Ne crois-tu pas que c'est dangereux?
Daha önce de tehlikeli yerlerde bulunmuştuk, değil mi?
Nous en avons vu d'autres, n'est-ce pas?
Biraz tehlikeli değil mi?
N'est-ce pas un peu dangereux? Peut-être.
Bugünlerde buraya gelmen tehlikeli degil mi?
Ce n'est pas dangereux de venir maintenant?
Kumar oynadıkları yere gittin mi? Hayır. Bu çok tehlikeli.
Francesca, tu fais ma piqûre?
Düşük ihtimal ve tehlikeli. - Öyle mi?
Mais c'est dangereux.
Evet, öyle biri, değil mi? Onun bu yanını seviyorum. Ama aynı zamanda tehlikeli de olabilir.
C'est une très jolie formule.
Yani, bu adamların için tehlikeli değil mi?
est-ce que n'est pas dangereux pour vos hommes?
Tehlikeli değil mi?
N'est-ce pas dangereux? Non.
- Bir hayli hurma yemiş! - Tehlikeli olabilir mi?

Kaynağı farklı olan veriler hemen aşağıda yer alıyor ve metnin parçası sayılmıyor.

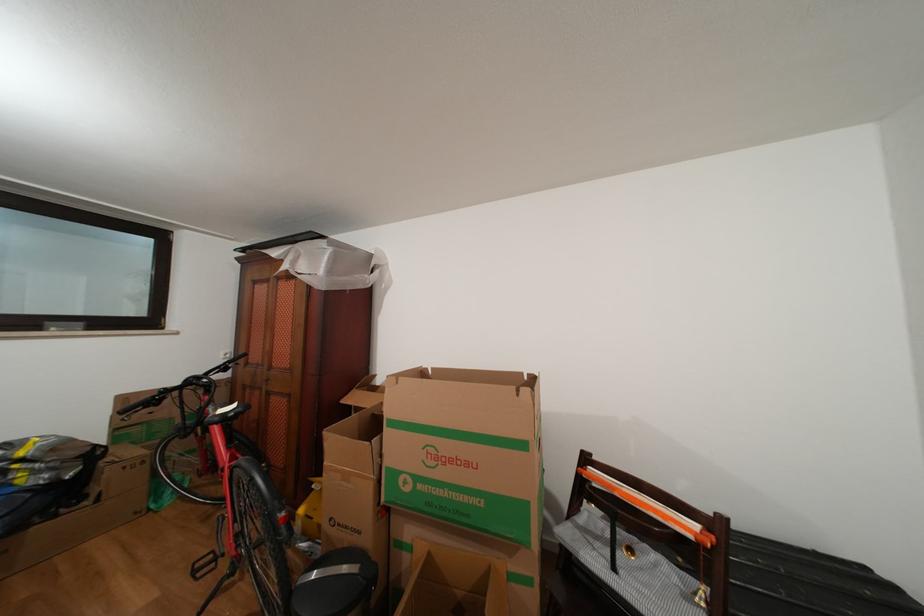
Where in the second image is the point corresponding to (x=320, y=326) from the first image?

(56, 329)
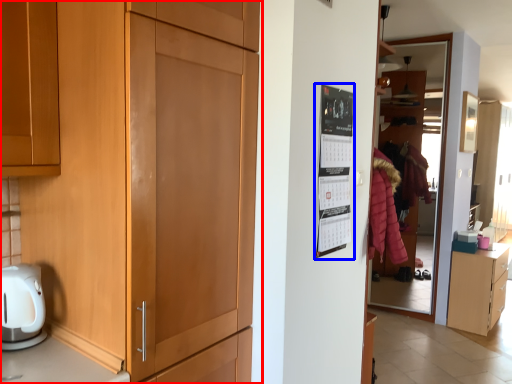
Question: Which of the following is the farthest to the observer, cupboard (highlighted by a red box) or bulletin board (highlighted by a blue box)?

Choices:
 (A) cupboard
 (B) bulletin board

Answer: (B)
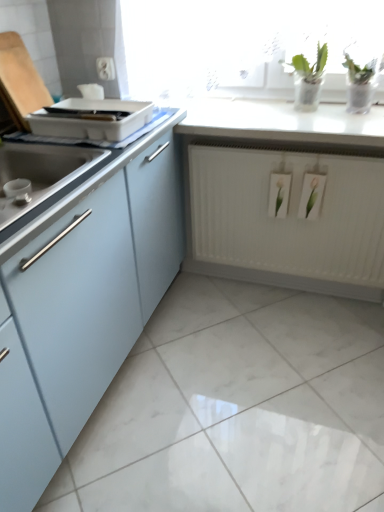
This screenshot has width=384, height=512. I want to click on vacant space situated on the left part of white matte radiator at center, so click(206, 317).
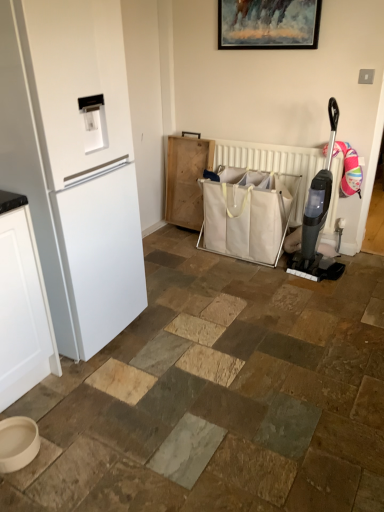
Question: In terms of width, does black plastic vacuum cleaner at right look wider or thinner when compared to wooden picture frame at upper center?

Choices:
 (A) wide
 (B) thin

Answer: (A)

Question: Is black plastic vacuum cleaner at right inside the boundaries of wooden picture frame at upper center, or outside?

Choices:
 (A) inside
 (B) outside

Answer: (B)

Question: Which is farther from the black plastic vacuum cleaner at right?

Choices:
 (A) white canvas shopping bag at center
 (B) wooden picture frame at upper center
 (C) white fabric bag at center
 (D) white matte refrigerator at left

Answer: (D)

Question: Which is nearer to the black plastic vacuum cleaner at right?

Choices:
 (A) wooden picture frame at upper center
 (B) white canvas shopping bag at center
 (C) white fabric bag at center
 (D) white matte refrigerator at left

Answer: (C)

- Il a mangé toutes ces dattes!
Bu tehlikeli bir şey değil mi?
Mais c'est dangereux.
Peki tehlikeli bir görev mi?
C'est donc que ça peut être dangereux?
Su polosu çok tehlikeli değil mi?
N'est-ce pas un sport dangereux?
Yani bunlar tehlikeli Kızılderililer mi?
Ce sont des Indiens dangereux?
Tehlikeli bir şey yapmayacaksın, değil mi?
Tu ne vas rien tenter de désespéré?
Etrafta dolaşması tehlikeli değil mi?
Est-il dangereux?
Silahla ortalıkta dolaşmak tehlikeli değil mi?
Il n'est pas dangereux?
Tehlikeli bir şey, değil mi?
- C'est dangereux, n'est-ce pas?
Shimonida Ailesi'nin seni buralarda görmesi tehlikeli değil mi?
N'est-ce pas dangereux pour toi que la famille de Shimonida te voie ici?
Elinde bir çifte var ve tehlikeli olan kız, öyle mi?
Un coup dans le ventre...
Tehlikeli değil mi?
Ce n'est pas dangereux?
Şu ada, bu kadar yakınından geçmek tehlikeli değil mi?
Cette île, ce n'est pas - dangereux de s'en approcher?
Ne kadar tehlikeli olduğunun farkındasın değil mi, ne yapıyorsun sen?
Es-tu conscient du danger que tu encoures?
Ama bu çok tehlikeli değil mi?
Mais c'est dangereux?
Burada tehlikeli bir şey olsaydı,... bilirdik, değil mi?
S'il y avait quelque chose d'hostile ici, on le saurait.
Tehlikeli biri mi?
Il est dangereux? Très!
Burası sizce de tehlikeli bir yer değil mi Bay Dancer?
C'est un endroit dangereux, n'est-ce pas, M. Dancer?
Şimdi, Havershaw, biz yolda oldukça tehlikeli yağlı bir noktaya gelmiyoruz değil mi?
Bien, Havershaw, nous approchons de la flaque d'huile sur la route, n'est-ce pas?
Bu havada bisiklete binmek tehlikeli değil mi?
- Ça a l'air dangereux, cet engin, avec ce temps-là.